··· Passage to read

Manually deploying after every push is error-prone and slow. Linking a GitHub repository to the Agentuity GitHub App automates deployments on push and creates isolated preview environments for pull requests.
Events and Actions
Once a repository is linked, Agentuity listens for GitHub events and acts on them:
| Trigger | What Happens |
|---|---|
| Push to linked branch | Builds and deploys the project. GitHub Check updates with progress |
| PR opened or updated | Builds a preview environment. PR comment posted with the preview URL |
Push deploys and preview environments can each be enabled or disabled independently via agentuity git link.
Deployment Flow
Push to linked branch:
- You push to the configured branch (e.g.,
main) - GitHub sends a webhook to Agentuity
- Agentuity builds and deploys your project
- The GitHub Check on the commit updates to reflect build progress and result
If a new push arrives while a previous deployment is still building, the older deployment is cancelled. Only the latest commit on the branch deploys.
Pull request opened or updated:
- A PR is opened, reopened, or receives new commits
- GitHub sends a webhook to Agentuity
- Agentuity builds and deploys an isolated preview environment
- A comment is posted on the PR with the preview URL
- The preview environment is cleaned up when the PR is closed or merged
Commits from Dependabot, Renovate, and GitHub Actions trigger deployments normally. When the commit author doesn't have an Agentuity account, the GitHub App installation owner's identity is used for authorization.

······
··· Data records

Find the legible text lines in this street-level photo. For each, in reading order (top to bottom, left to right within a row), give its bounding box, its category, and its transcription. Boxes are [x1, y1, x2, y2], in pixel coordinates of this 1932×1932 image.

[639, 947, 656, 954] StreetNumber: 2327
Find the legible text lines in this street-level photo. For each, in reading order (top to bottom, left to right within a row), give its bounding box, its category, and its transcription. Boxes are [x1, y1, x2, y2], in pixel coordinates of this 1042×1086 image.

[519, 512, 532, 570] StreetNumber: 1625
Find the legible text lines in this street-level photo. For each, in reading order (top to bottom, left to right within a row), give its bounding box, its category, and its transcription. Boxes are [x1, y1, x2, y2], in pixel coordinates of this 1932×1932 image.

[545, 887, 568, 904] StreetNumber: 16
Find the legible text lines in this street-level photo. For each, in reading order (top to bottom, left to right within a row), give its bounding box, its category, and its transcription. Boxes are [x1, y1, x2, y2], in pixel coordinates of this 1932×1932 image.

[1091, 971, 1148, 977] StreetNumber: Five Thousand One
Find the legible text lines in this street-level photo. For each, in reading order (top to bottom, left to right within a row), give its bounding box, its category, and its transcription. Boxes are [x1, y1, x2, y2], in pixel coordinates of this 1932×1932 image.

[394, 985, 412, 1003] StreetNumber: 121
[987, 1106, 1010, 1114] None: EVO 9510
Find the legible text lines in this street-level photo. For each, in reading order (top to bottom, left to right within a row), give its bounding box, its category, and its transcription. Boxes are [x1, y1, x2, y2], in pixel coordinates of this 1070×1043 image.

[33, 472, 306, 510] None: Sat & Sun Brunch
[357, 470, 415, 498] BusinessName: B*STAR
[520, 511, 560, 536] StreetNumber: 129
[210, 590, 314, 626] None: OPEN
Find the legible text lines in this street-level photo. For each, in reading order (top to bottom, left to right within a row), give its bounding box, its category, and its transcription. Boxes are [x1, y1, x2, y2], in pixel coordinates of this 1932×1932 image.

······

What you need to do ::
1. Using the guide on Agentuity GitHub deployments, explain in one to three sentences why a repository should be linked to the Agentuity GitHub App.
2. Extend the guide on Agentuity GitHub deployments, beginning right after its final sentence.

Outputs in order ::
1. Deploying by hand after every push is error-prone and slow. Linking the repository to the Agentuity GitHub App automates deployment on each push and creates isolated preview environments for pull requests.

2.
Configuration
Use agentuity git link to configure GitHub integration for your project. Run it interactively or pass flags directly:
# Interactive setup
agentuity git link
# Non-interactive
agentuity git link --repo owner/repo --branch main --deploy true --preview true| Option | Default | Description |
|---|---|---|
--branch | repo default | Branch that triggers deploys on push |
--deploy | true | Enable automatic deploys on push |
--preview | true | Enable preview environments on PRs |
--root | . | Subdirectory containing agentuity.json (monorepos) |
If your project lives in a subdirectory, set --root packages/my-agent. Agentuity uses this path to locate agentuity.json and scope the build to that directory.
Deployment Events
Push Deploys
When auto-deploy is enabled, any push to the linked branch triggers a build and live deployment. The project URL updates to point to the new deployment once it succeeds.
Pushes to other branches are ignored. Only the configured branch triggers deploys.
Preview Environments
When preview environments are enabled, each pull request gets its own isolated deployment. Preview environments:
- Use a unique URL per PR (not the project URL)
- Are rebuilt when new commits are pushed to the PR branch
- Are automatically removed when the PR is closed or merged
- Run independently from the live deployment
Preview URLs are tied to the PR, not the commit. The URL stays the same for the lifetime of the PR, but the deployment behind it updates on each new commit.
Build Process
When the Agentuity GitHub App builds your project, it downloads your source code, installs dependencies, and runs agentuity deploy inside an isolated build environment. What happens during the install step depends on whether you define a predeploy script.
Default Behavior (No predeploy Script)
If your package.json does not define a predeploy script, the platform runs bun install for you:
- Download and extract your source code
- Run
bun installto install dependencies - Run
agentuity deployto build and deploy your project
This is the zero-configuration path. No setup required beyond linking your repository.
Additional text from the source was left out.